Termehek-mehek Boleh, Asal Jangan Kalap: Refleksi Paska Pilgub DKI

Saya bersimpati terhadap para pendukung paslon yang kalah pada pilgub DKI baru-baru ini; meskipun agak terheran-heran menyaksikan betapa termehek-meheknya bak diselingkuhi dan ditinggal pergi pacar, sehingga saya tak mampu berempati. Akan tetapi, saya terhenyak manakala ketermehekan itu beralih rupa menjadi kekalapan sehingga mulai menebar fitnah, dan bahkan menjelek-jelekkan negara dan bangsanya sendiri. Akan lebih baik berlaku ksatria bila tak mampu legawa. Bagaikan samurai Jepang yang melakukan harakiri karena tak mampu menahan malu atas kekalahan.

Salah satu fitnah yang saya saksikan sendiri adalah tuduhan timses Anies-Sandi mabuk-mabukan di LEON. Hanya karena sebuah foto yang memperlihatkan segerombolan orang berbaju putih sedang menenggak air kata-kata. Mengapa saya bilang fitnah? Lha wong saya ada disana karena ada teman yang mengundang dengan alasan ada live music bagus, karena tahu saya penggemar live music. Itu acara Pertamina Arden yang merayakan Sean Gelael menjadi pengendara uji coba di Toro Roso (berita lengkapnya disini: http://www.pertamina.com/news-room/siaran-pers/pertamina-dukung-tim-pert...). Nah, karena kekalapan nan membabi buta, jadilah foto ini tersebar luas kemana-mana dilengkapi dengan embel-embel fitnah nan luar biasa. Fitnah itu lebih kejam dari pembunuhan, bukan fitness.
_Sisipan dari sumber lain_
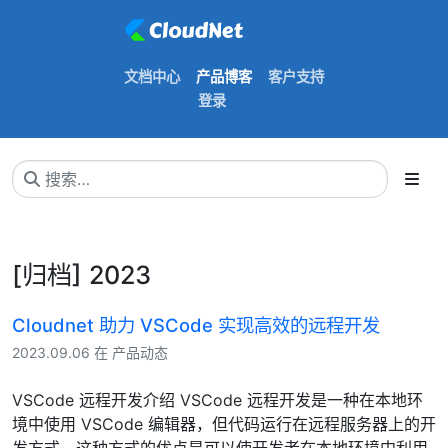
文档中心
产品博客
客户支持
登录
[归档] 2023
Cloudnet 助力 VSCode 实现高效的远程开发
2023.09.06 在 产品动态
VSCode 远程开发介绍 VSCode 远程开发是一种在本地环
境中使用 VSCode 编辑器，但代码运行在远程服务器上的开
发方式。这种方式的优点是可以使开发者在本地环境中利用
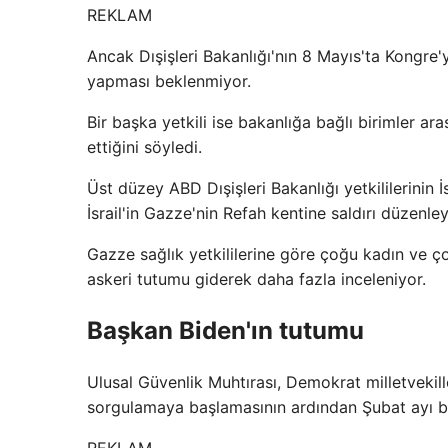
REKLAM
Ancak Dışişleri Bakanlığı'nın 8 Mayıs'ta Kongre
yapması beklenmiyor.
Bir başka yetkili ise bakanlığa bağlı birimler 
ettiğini söyledi.
Üst düzey ABD Dışişleri Bakanlığı yetkililerinin İs
İsrail'in Gazze'nin Refah kentine saldırı düzenle
Gazze sağlık yetkililerine göre çoğu kadın ve çoc
askeri tutumu giderek daha fazla inceleniyor.
Başkan Biden'ın tutumu
Ulusal Güvenlik Muhtırası, Demokrat milletvekill
sorgulamaya başlamasının ardından Şubat ayı b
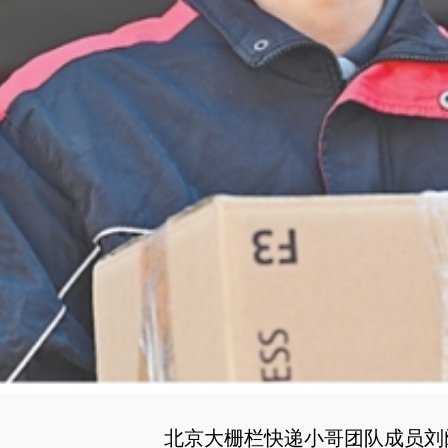
北京大栅栏快递小哥团队成员刘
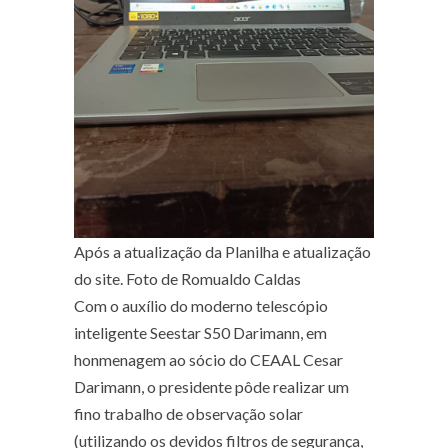
Após a atualização da Planilha e atualização
do site. Foto de Romualdo Caldas
Com o auxílio do moderno telescópio
inteligente Seestar S50 Darimann, em
honmenagem ao sócio do CEAAL Cesar
Darimann, o presidente pôde realizar um
fino trabalho de observação solar
(utilizando os devidos filtros de segurança,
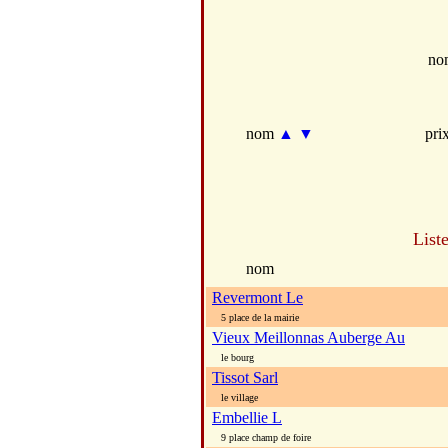
no
nom
▲
▼
pri
List
nom
Revermont Le
5 place de la mairie
Vieux Meillonnas Auberge Au
le bourg
Tissot Sarl
le village
Embellie L
9 place champ de foire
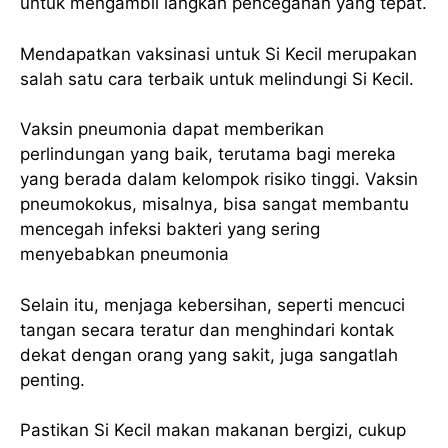
untuk mengambil langkah pencegahan yang tepat.
Mendapatkan vaksinasi untuk Si Kecil merupakan
salah satu cara terbaik untuk melindungi Si Kecil.
Vaksin pneumonia dapat memberikan
perlindungan yang baik, terutama bagi mereka
yang berada dalam kelompok risiko tinggi. Vaksin
pneumokokus, misalnya, bisa sangat membantu
mencegah infeksi bakteri yang sering
menyebabkan pneumonia
Selain itu, menjaga kebersihan, seperti mencuci
tangan secara teratur dan menghindari kontak
dekat dengan orang yang sakit, juga sangatlah
penting.
Pastikan Si Kecil makan makanan bergizi, cukup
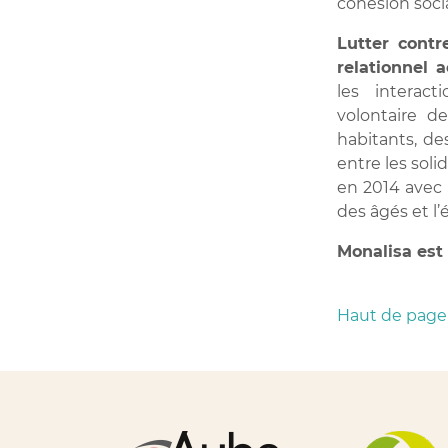
cohésion socia
Lutter contr
relationnel a
les interac
volontaire d
habitants, des
entre les sol
en 2014 avec 
des âgés et l’
Monalisa est
Haut de page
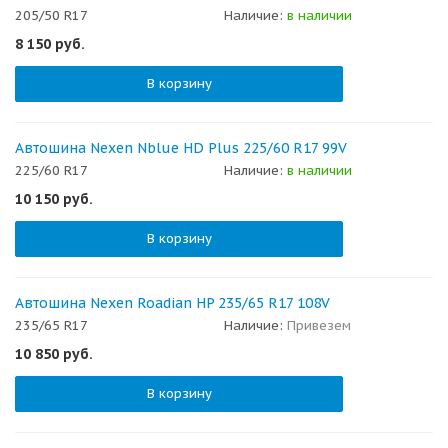
205/50 R17
Наличие:
в наличии
8 150
руб.
В корзину
Автошина Nexen Nblue HD Plus 225/60 R17 99V
225/60 R17
Наличие:
в наличии
10 150
руб.
В корзину
Автошина Nexen Roadian HP 235/65 R17 108V
235/65 R17
Наличие:
Привезем
10 850
руб.
В корзину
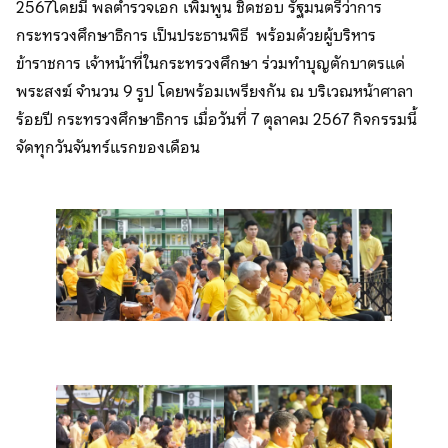
2567โดยมี พลตำรวจเอก เพิ่มพูน ชิดชอบ รัฐมนตรีว่าการ
กระทรวงศึกษาธิการ เป็นประธานพิธี พร้อมด้วยผู้บริหาร
ข้าราชการ เจ้าหน้าที่ในกระทรวงศึกษา ร่วมทำบุญตักบาตรแด่
พระสงฆ์ จำนวน 9 รูป โดยพร้อมเพรียงกัน ณ บริเวณหน้าศาลา
ร้อยปี กระทรวงศึกษาธิการ เมื่อวันที่ 7 ตุลาคม 2567 กิจกรรมนี้
จัดทุกวันจันทร์แรกของเดือน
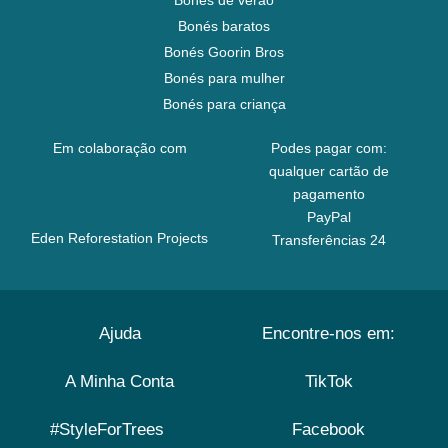
Bonés de verão
Bonés baratos
Bonés Goorin Bros
Bonés para mulher
Bonés para criança
Em colaboração com
Podes pagar com:
qualquer cartão de
pagamento
PayPal
Eden Reforestation Projects
Transferências 24
Ajuda
Encontre-nos em:
A Minha Conta
TikTok
#StyleForTrees
Facebook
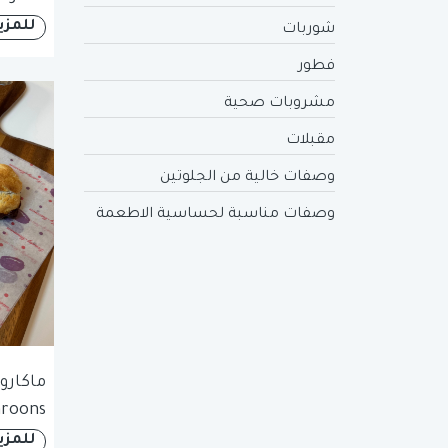
للمزي
شوربات
فطور
مشروبات صحية
مقبلات
وصفات خالية من الجلوتين
وصفات مناسبة لحساسية الاطعمة
roons
للمزي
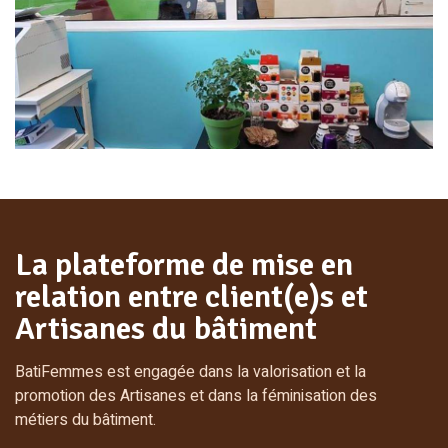
La plateforme de mise en
relation entre client(e)s et
Artisanes du bâtiment
BatiFemmes est engagée dans la valorisation et la
promotion des Artisanes et dans la féminisation des
métiers du bâtiment.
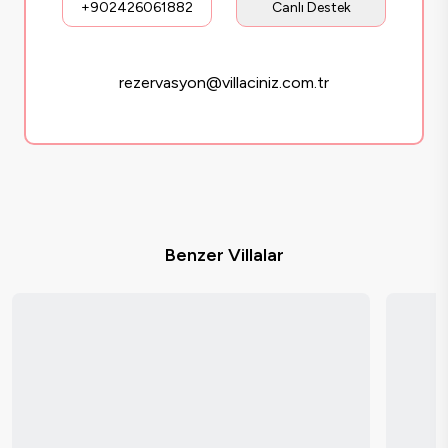
+902426061882
Canlı Destek
rezervasyon@villaciniz.com.tr
Benzer Villalar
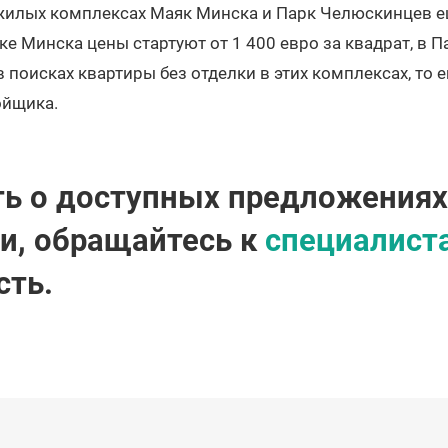
 жилых комплексах Маяк Минска и Парк Челюскинцев е
ке Минска цены стартуют от 1 400 евро за квадрат, в 
в поисках квартиры без отделки в этих комплексах, то
ойщика.
ь о доступных предложениях
и, обращайтесь к
специалист
ть.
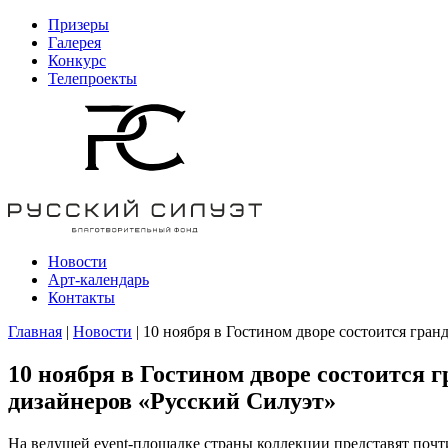
Призеры
Галерея
Конкурс
Телепроекты
Новости
Арт-календарь
Контакты
Главная
|
Новости
| 10 ноября в Гостином дворе состоится гра
10 ноября в Гостином дворе состоится 
дизайнеров «Русский Силуэт»
На ведущей event-площадке страны коллекции представят почт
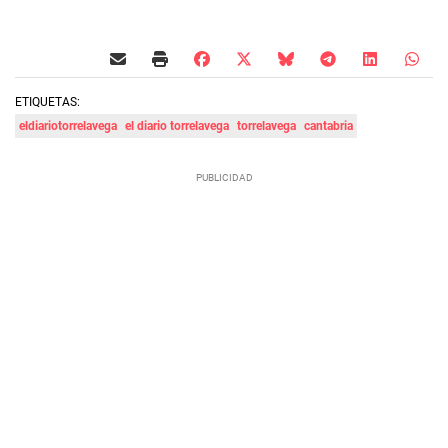
ETIQUETAS:
eldiariotorrelavega
el diario torrelavega
torrelavega
cantabria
Itulah mengapa lebih baik bunuh diri daripada memfitnah.

Kemudian ada pula yang menjelek-jelekkan bangsa dan negaranya sendiri dengan mengatakan kemenangan Anies-Sandiaga itu adalah kemenangan Islam Garis Keras atau Islam Radikal, senada dengan framing dan stigma yang dilontarkan oleh media-media barat yang sedang menggandrungi islamophobia saat ini. Akan menjadi aneh sekali bilamana negara yang 87% lebih penduduknya beragama Islam, malah mengalami Islamophobia. Lucunya para pendukung Ahok-Djarot, yang bahkan berpendidikan tinggi, yang sedang kalap ini mencoba menggunakan NU sebagai tameng untuk menstigmakan hampir 60% penduduk Jakarta yang memilih Anies sebagai Islam Radikal. Sayangnya bahkan putri biologis dan ideologis Gus Dur, Yenny Wahid, membantah keras bahwa pemilih Anies-Sandi adalah Islam Radikal di hadapan wakil presiden AS. Bahkan menurutnya pemilih Anies-Sandiaga Salahuddin Uno​ banyak Kristen yang taat (lebih lengkapnya: https://m.tempo.co/read/news/2017/04/20/078868028/yenny-wahid-pilkada-ja... ). 

Coba anda bayangkan, kalaulah 60% dari 87% umat Islam di Jakarta yang mencerminkan wajah Indonesia, atau 69% umat Islam Indonesia adalah Islam Radikal, wah bisa dibayangkan sudah seperti apa situasi Indonesia saat ini? Mungkin melebihi Yahudi Israel yang memenjara massal penduduk Palestina atau Buddha Myanmar yang membantai Rohingya. Toh, kenyataannya tidak seperti itu bukan? Oleh karena itu, janganlah kekalapan anda karena pilkada-pilkadaan malah membuat anda menjadi penista negara bangsa dan bersikap tidak rasional.

Lalu baru-baru ini muncul gerakan ribuan karangan bunga untuk paslon yang kalah. Tidak ada yang salah dengan ini, meskipun aneh, karena karangan bunga biasanya untuk perayaan atau pemakaman. Namun, juga tidak ada yang salah dan bahkan lebih baik bilamana uang yang dihamburkan untuk karangan bunga tersebut dipergunakan untuk menolong para korban penggusuran di Kampung Aquarium yang masih tinggal di tenda-tenda. Atau, bila karena anda anggap mereka lebih baik mati menderita dan kelaparan karena menentang Ahok daripada dibantu, minimal, bantulah para nenek renta yang tidur beralaskan kardus daripada menghamburkan uang untuk bebungaan yang kan melayu dalam hitungan hari dan mengotori lingkungan. Itu namanya rasional dan manusia yang paham bagaimana mengejewantahkan kasih yang bertahta di sanubari. 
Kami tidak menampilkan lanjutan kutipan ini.